When we look at the overall blood group percentages by ethnic group, it turns out that for both Vietnamese and white American populations, any given individual is most likely to have type O blood. Only about 20%–30% of Vietnamese are of type B. If you happen to meet a Vietnamese person, they probably have type O blood, even while they are up to three times more likely than white Americans to have type B blood.
Reversing conditional probabilities is the nuts-and-bolts of “data-driven” stereotyping. It’s where we jump from “Vietnamese are more likely than white Americans to have type B blood” (fact) to “Vietnamese have type B blood” (fiction). Or from “terrorists in the news are more likely to be Muslim” to “Muslims are terrorists.”
What makes OkTrends’ post so potentially damaging is that they hold up their findings as empirically based reflections of the world as it is. Yes, their findings are both data-driven and not entirely useless, but their faulty conclusions-rolled-up-as-stereotypes have no logical basis. Their data simply don’t allow a logical progression from “the term lip balm occurs most frequently on profiles of Asian women” to “Asian women show off their practicality.”

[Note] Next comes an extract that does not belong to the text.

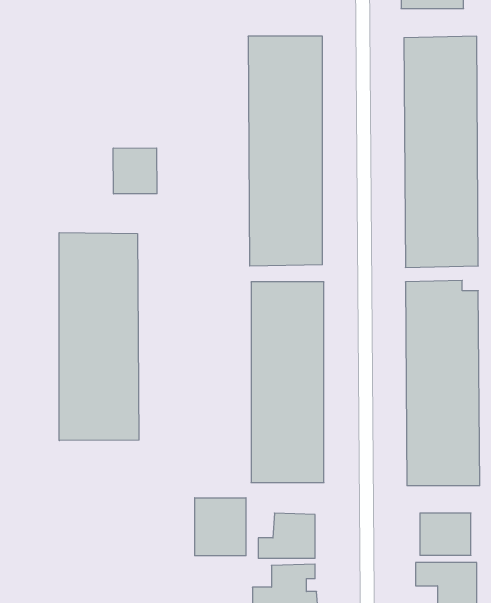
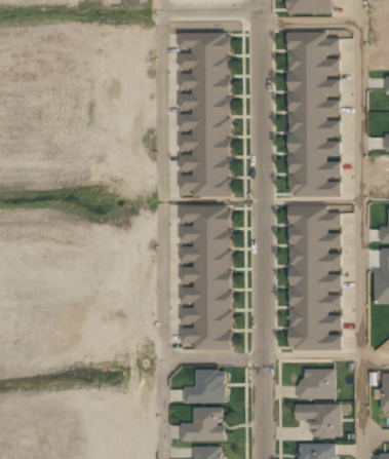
building: [113,148,157,194] -> none
building: [59,233,139,441] -> none
building: [195,498,246,556] -> none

Where this issue applies to this blog in particular, and to the Western Buddhist community more generally, is when we run across stereotypes rooted in the very same mistake of reversing conditional probabilities. Elsewhere in this blog and on Dharma Folk, one commenter happened to make this kind of claim. Not only did his comment imply that certain individual Vietnamese practice a superstitious Buddhism (stereotype), he also attempted to justify his statement with relative frequencies based on anecdotal observations accumulated through the substantial period of his life spent in Asia (reversing conditional probabilities). This stereotype further becomes racist when one’s supporting evidence/anecdata has no relation to Vietnamese Buddhists other than the tacit assumption that they must be like all the other Asians one has met. You just don’t know enough to assume that any given Asian Buddhist practices superstitious Buddhism.
That’s not to say that this particular commenter is either racist or irrational. Very smart people can make logical mistakes, and well-meaning individuals often say things that come out completely wrong. I get the sense that we base our understanding of the world on relative frequencies, and often operate with the mistaken base assumption that our experiences are reflective of the wider world. We all have at one time or another probably fallen prey to the seemingly innocent mistake of reversing conditional probabilities. But it’s still wrong.
And I will be all too happy to call it out when I see it.
* I’m actually not sure if OkTrends’ stats measure relative to the overall average frequency or to the frequency of all other groups.